- 読解文

#####

大腸や小腸に異常が見つからないのに、下痢や便秘が長期間続く病気。便は大腸で作られ、貯められ、排せつされます。大腸は“貯める”と“出す”の二つの相反した仕事を、一つの臓器でまかなっています。また、腸は自律神経と密接な関係がありお互い影響し合っているため、ストレスなどによってそのバランスが崩れると下痢や便秘などのお通じの異常が起きてしまうのです。

過敏性腸症候群の動向

10人に1人発症するといわれ、女性に多い。年齢とともに減っていくことがわかっています。

過敏性腸症候群の症状

長引く下痢、便秘、あるいはその両方が交互に起こり、「下痢型」「便秘型」「混合型」に分けられます。ただ、胃腸カゼと異なり熱が出ることはなく、病状は3ヶ月以上にわたる長期間の経過となります。排便によって症状がやわらぐのも一つの特徴です。

過敏性腸症候群の原因

原因はストレスや自律神経の乱れ、胃腸カゼも原因となることがあり、複合要素によって発症します。夏になると冷たい飲み物を飲む機会があり下痢の悪化の誘因となり、また夏の気温上昇に伴う発汗は脱水による便秘の悪化の誘因となります。

過敏性腸症候群の検査方法

過敏性腸症候群は「腸内に異常が認められない」というのも診断基準のため、まずは検便検査や大腸カメラなどで腸内に異常がないかを検査します。

過敏性腸症候群の治療方法

過敏性腸症候群は大腸がん、腸の慢性炎症など似た症状の疾病が多くあります。そのため医師への相談の上、正確な診断が必要になります。また、下痢、便秘、またはその両方といった多彩な症状があるため、その症状に応じた治療が必要です。

#####

- 練習問題
A) 過敏性腸症候群についての文章が挙げている、この病気の分類をすべて書き出してください。
B) 過敏性腸症候群についての文章によると、この病気は何人に1人が発症するといわれていますか。
C) 過敏性腸症候群についての文章を、最後の文の後から書き継いでください。

保存済みのデータ項目:
#####

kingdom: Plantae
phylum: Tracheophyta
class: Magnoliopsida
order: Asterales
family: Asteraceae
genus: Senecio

#####

- 解答
A) 「下痢型」「便秘型」「混合型」

B) 10人に1人です。

C)
過敏性腸症候群の自宅療法(療養方法、再発防止など)

趣味の時間を作る、ゆっくりとお風呂につかる、アロマでリラックスするなど、息抜きの時間を作り、ストレスの軽減に努めましょう。適度な運動も腸の働きを整える効果を期待でき気分転換になります。また、下痢の場合は冷たい飲み物やアルコール、乳製品などを控え、便秘の場合は繊維が豊富な食品を摂るなど腸をいたわる食生活を心がけましょう。

過敏性腸症候群の予防・対策方法

はっきりとした原因のある病気ではないため、決定打となる予防法はありません。ただストレスが悪化の誘因といわれているため、睡眠を十分にとり、規則正しい生活に心がけることが重要です。

過敏性腸症候群のリスクチェック

□ ハードワークが続いている
□ 職場や家庭でストレスが多い
□ 生活が不規則である
□ 朝食を抜くことが多い
□ 普段ほとんど運動をしない
□ 真面目で責任感が強い
□ 異動や転職など生活上の変化があった

過敏性腸症候群のセルフチェック

予防・対策はしっかりできていますか?

□ 朝食は毎日必ず摂る
□ 毎日運動をしている
□ 十分な休息・睡眠の時間を取れている
□ 栄養バランスの良い食生活を送れている

下記のような症状はありますか?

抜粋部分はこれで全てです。